Antique Furniture
A Monumental Globe Manufactured By Etablissement Géographique de Bruxelles
Period
ca. 1835Material
mahogany baseSizes
(height) 137.00cm. (diameter) 118.00cm.Description
The globe is mounted in a base that is carried by a tripod stand with voluted S-shaped legs. Between the legs a support carries the meridian scale in which the globe is mounted.
The upper rim is inscribed with the months of the year and the corresponding signs of the zodiac.
In 1830 Philippe Vandermaelen (1795-1869) founded the Etablissement Géographique de Bruxelles. With the help of modern techniques, such as lithography, he manufactured maps and globes. As soon as 1836, the great quality of Vandermaelen’s work, that distinguished itself by great accuracy and the application of the most recent topographical information, was widely aknowledged as top class and the Etablissement Géographique de Bruxelles was to become marketleader in geografical publications. The advantage of a globe over a two-dimensional map was to be found in the superior insight in the actual position of two locations on the earth’s surface.

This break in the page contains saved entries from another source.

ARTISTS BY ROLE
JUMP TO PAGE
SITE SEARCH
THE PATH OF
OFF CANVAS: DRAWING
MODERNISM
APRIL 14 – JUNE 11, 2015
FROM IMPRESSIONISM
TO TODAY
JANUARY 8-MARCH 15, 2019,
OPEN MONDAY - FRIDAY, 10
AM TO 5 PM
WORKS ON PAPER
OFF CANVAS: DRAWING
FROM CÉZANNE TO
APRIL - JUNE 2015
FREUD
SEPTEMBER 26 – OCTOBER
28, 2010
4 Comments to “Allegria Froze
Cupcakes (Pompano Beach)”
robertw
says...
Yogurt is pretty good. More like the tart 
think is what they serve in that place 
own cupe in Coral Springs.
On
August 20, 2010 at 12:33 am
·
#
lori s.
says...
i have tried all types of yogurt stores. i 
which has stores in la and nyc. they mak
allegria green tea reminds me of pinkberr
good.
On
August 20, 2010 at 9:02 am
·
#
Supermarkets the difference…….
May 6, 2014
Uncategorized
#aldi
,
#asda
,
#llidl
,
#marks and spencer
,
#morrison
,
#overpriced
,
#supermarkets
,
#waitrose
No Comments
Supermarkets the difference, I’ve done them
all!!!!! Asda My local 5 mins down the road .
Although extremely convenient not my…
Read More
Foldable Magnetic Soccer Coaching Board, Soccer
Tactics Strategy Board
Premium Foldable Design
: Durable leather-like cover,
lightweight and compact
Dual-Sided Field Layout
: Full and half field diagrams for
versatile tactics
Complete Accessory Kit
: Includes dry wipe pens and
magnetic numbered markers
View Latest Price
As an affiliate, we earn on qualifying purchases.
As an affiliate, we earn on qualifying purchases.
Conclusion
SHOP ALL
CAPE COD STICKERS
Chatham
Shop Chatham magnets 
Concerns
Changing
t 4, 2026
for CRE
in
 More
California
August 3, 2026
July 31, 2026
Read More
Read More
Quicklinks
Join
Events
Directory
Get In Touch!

The Etablissement manufactured, in different sizes, two types of globes: Globes d’Instruction and Globes de Cabinet. From 1836 on, the larger Globes de Cabinet (with a circumference of 2,5 m) were drawn by H. Renaud and engraved by P.J. Doms.
From 1836 onwards, the company offered in its catalogues globes in a mahogany frame with wooden meridians instead of the traditional brass ones. They were mainly manufactured to be used by amateur-geographers. The elaborate construction made them not only an instructive tool, but also an elegant and decorative element of the interior of the drawing room or the library.

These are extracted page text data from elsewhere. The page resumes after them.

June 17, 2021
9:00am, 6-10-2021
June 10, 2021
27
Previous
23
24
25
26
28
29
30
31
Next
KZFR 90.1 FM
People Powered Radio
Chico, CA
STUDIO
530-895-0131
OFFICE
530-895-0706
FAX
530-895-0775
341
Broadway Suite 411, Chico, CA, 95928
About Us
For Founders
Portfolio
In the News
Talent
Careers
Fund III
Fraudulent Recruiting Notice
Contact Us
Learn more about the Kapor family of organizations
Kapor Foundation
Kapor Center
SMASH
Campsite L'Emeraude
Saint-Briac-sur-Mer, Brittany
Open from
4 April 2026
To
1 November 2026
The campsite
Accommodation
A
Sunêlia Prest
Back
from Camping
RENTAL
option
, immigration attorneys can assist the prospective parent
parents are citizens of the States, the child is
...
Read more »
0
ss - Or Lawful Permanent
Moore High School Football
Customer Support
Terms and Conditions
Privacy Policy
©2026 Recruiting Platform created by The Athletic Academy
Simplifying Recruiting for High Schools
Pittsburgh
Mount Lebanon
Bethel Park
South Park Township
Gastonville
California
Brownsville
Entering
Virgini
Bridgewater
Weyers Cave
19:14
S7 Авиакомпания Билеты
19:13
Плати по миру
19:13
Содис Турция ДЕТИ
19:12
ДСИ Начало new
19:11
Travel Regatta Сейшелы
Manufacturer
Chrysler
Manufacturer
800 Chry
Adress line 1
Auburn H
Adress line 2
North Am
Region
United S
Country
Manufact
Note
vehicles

Maps published by the Etablissement Géographique de Bruxelles were always updated to the latest geographical recoveries. An unmounted globe dating of 1843 shows the coastal outline of the Antarctics for as far as it was known to date. The globe at issue does not yet show the Antarctic coast. Most likely the globe is to be dated in the years 1838-1840.
Literature:
Peter C.J. van der Krogt, Globi neerlandici, The Production of Globes in the Low Countries, Utrecht 1993.